Вечером был грандиозный фейерверк. Сто тысяч ракет окружили со всех сторон холм, на котором стояла императрица и ее приближенные. На балу, который был дан королем, Екатерина не появилась совсем, отговорившись усталостью: она хотела провести вечер наедине с юным любовником, который сделал ей целую сцену ревности.
Сказочное путешествие продолжалось через степи до самого Крыма, где еще проходили караваны горделивых верблюдов. В Бахчисарае Екатерина проснулась в золоченом киоске под синим небом, где разносилась песня муэдзинов. Фонтаны мелодично журчали, освежая воздух; вода сбегала в мраморные бассейны, орошая лавры и кусты жасмина.
Потемкин радовался ее удивлению. В то утро он был в сером шелковом камзоле, зеленых цвета яблока штанах и желтых сафьяновых сапогах. На голове его была небрежно надвинутая соломенная шляпа с голубой лентой, которая придавала ему вид пастушка с картины Ватто.
Несмотря на странный костюм, этот старый влюбленный никогда не казался смешным, так как чудак умел всегда быть оригинальным. Он привел к Екатерине императора Иосифа, который приехал к ней, чтобы между партией в вист и прогулкой по морю обсудить окончательный раздел Польши. Какой апофеоз! Среди оливковых веток вилась надпись: «Здесь проходит дорога на Византию».
Под балдахином из редкостных тканей и легких шелков Потемкин передал своей владычице письмо, написанное его собственною рукою.
«Прошу тебя, Матушка, взирай на это место — здесь твоя слава принадлежит тебе одной, и ты не делишь ее с предшественниками. Здесь ты не идешь по чьим-либо чужим стопам. Я целую твои руки. Твой самый верный раб. Князь Потемкин».
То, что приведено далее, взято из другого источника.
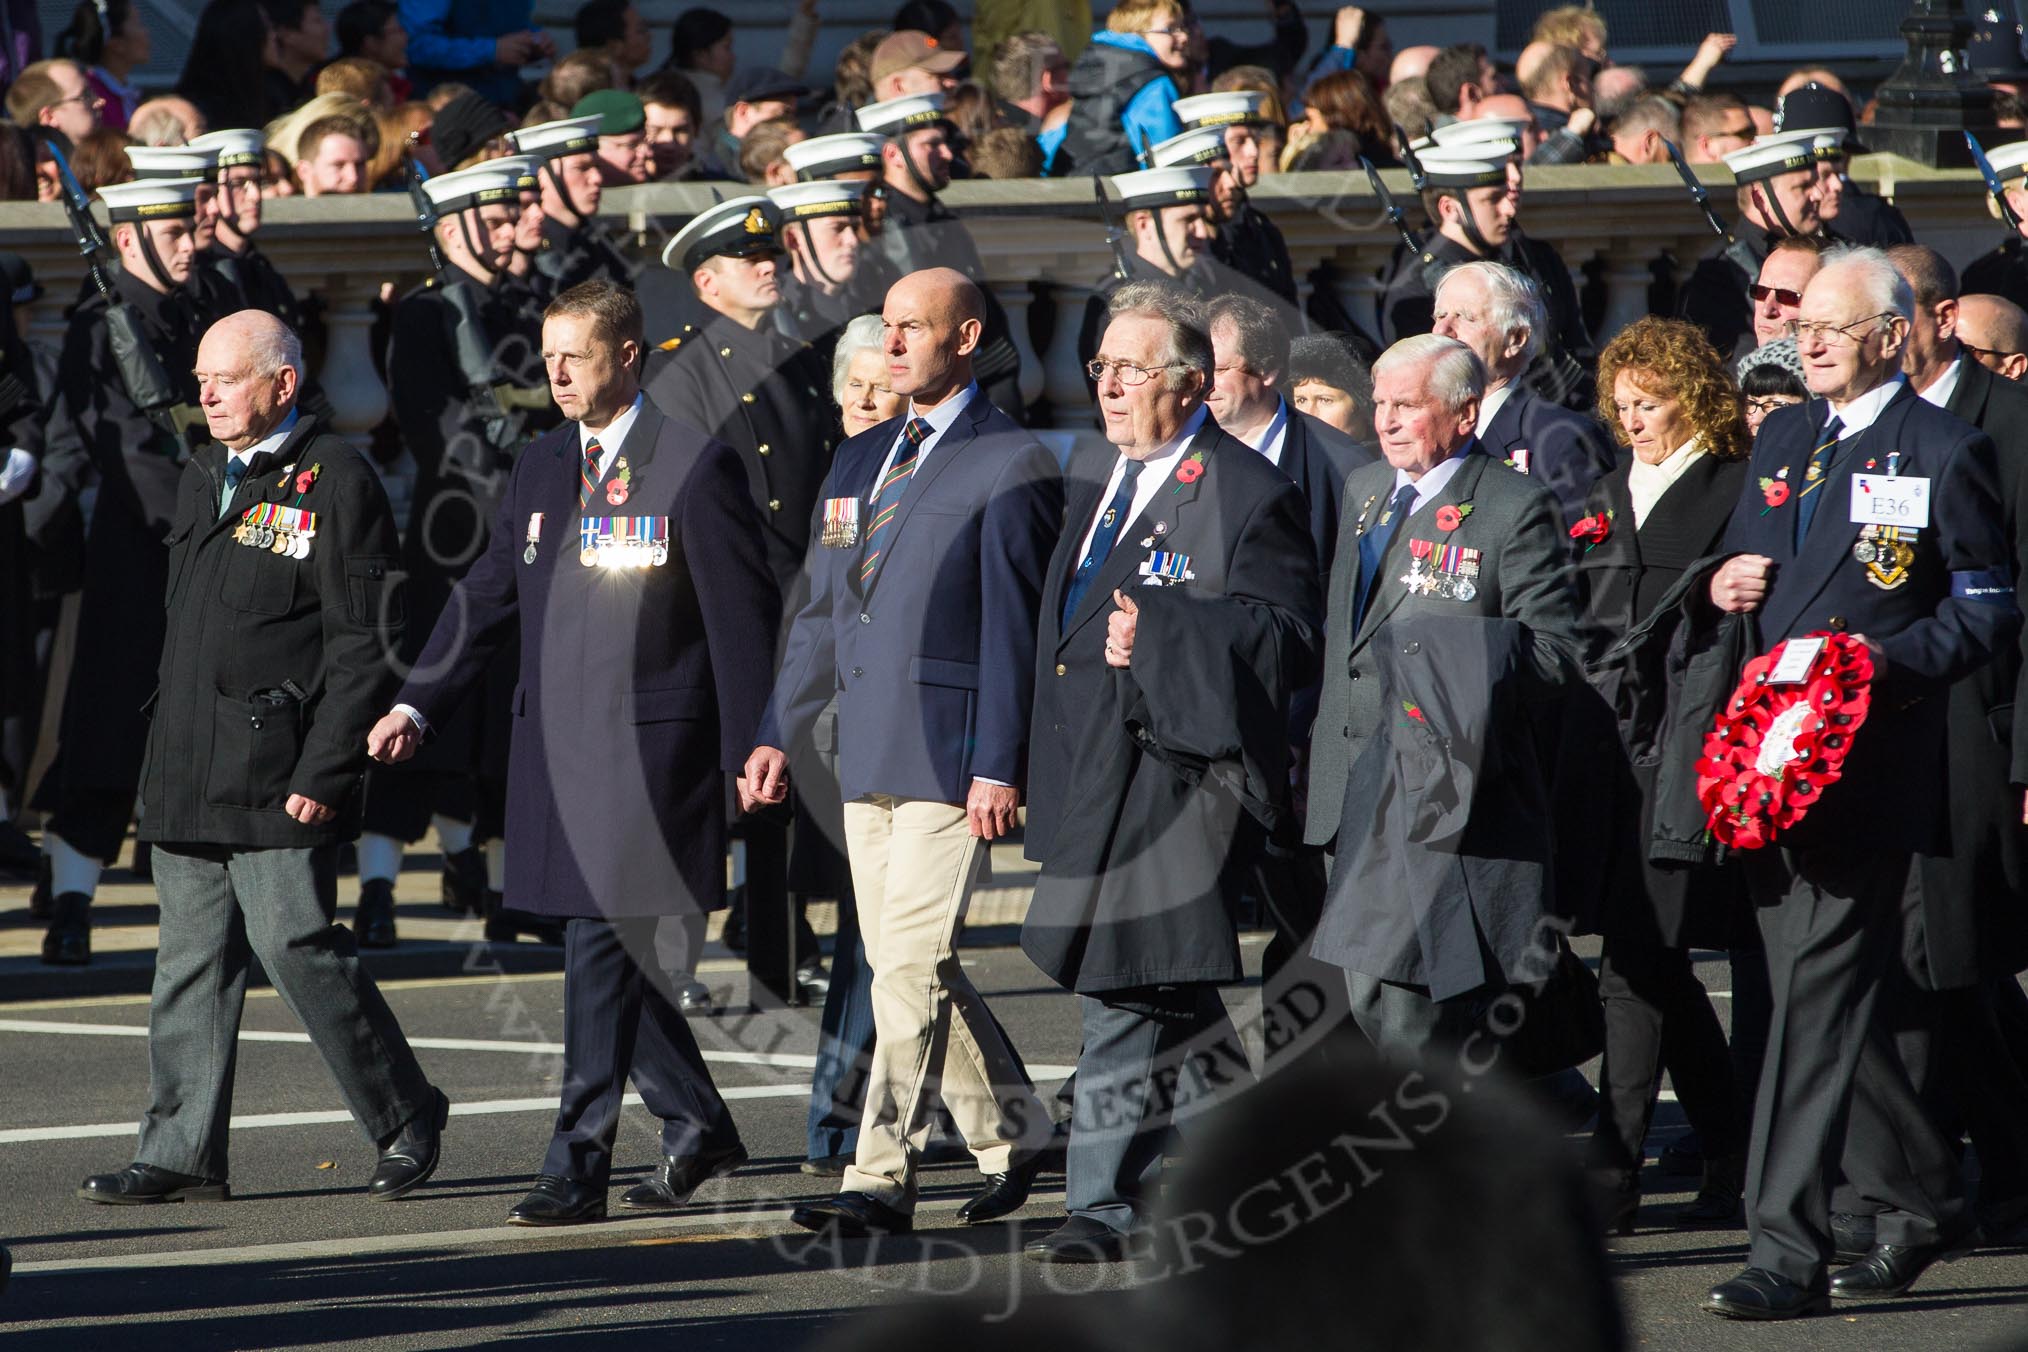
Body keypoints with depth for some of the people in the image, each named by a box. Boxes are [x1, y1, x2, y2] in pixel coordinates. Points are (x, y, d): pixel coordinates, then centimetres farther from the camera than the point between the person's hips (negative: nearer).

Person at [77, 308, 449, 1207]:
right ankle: (182, 1153, 9)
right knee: (190, 962, 6)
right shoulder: (201, 481, 17)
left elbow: (364, 644, -11)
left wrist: (324, 774, -16)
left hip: (279, 781, -8)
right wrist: (165, 754, 17)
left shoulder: (335, 483, -7)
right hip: (189, 778, 8)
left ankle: (404, 1119, 7)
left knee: (297, 947, -8)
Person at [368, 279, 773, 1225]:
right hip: (555, 742, 7)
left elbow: (744, 615, -5)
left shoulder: (696, 468, -6)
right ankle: (697, 1129, 26)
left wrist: (748, 753, -8)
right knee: (610, 949, 11)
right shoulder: (541, 467, 14)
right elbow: (489, 595, 15)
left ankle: (578, 1166, -8)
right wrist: (417, 704, 4)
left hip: (647, 746, -7)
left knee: (604, 943, -10)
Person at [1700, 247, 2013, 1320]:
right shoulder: (1781, 438, 18)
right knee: (1811, 989, 12)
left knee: (1821, 991, -13)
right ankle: (1922, 1198, 28)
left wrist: (1889, 661, -19)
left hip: (1871, 761, -8)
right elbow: (1744, 566, 27)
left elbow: (1988, 610, -4)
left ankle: (1787, 1252, -15)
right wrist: (1725, 585, 4)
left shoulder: (1942, 452, -3)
Екатерина, видев бесчисленные города, выраставшие из земли, предоставив свою флотилию ветрам Черного моря, возвращалась потихоньку в Петербург, сияя от приготовленного ей триумфа, который поразил всю Европу. С каждой остановки, где ждала подстава лошадей, она писала Потемкину, называя его то «мой золотой фазан», то «голубчик», то «верный мой пес» — весь этот зверинец затрепанных любовных слов служил ей для выражения ее признательности.
Проехав 16 тысяч верст по тряской дороге, эта женщина не чувствовала усталости. Мамонов был разбит: ничто не утомляет так, как любовь против воли. Он всегда стыдился своей обязанности при императрице и тяготился ею, как и Ланской; ему было противно ласкать ее, и он всеми силами пытался отделаться от нее, отговариваясь то усталостью, то нездоровьем. Вернувшись в Петербург, он с первого же взгляда влюбился до безумия в молоденькую фрейлину, красавицу Щербатову, которая приветствовала императрицу глубоким поклоном, стоя на площадке дворца.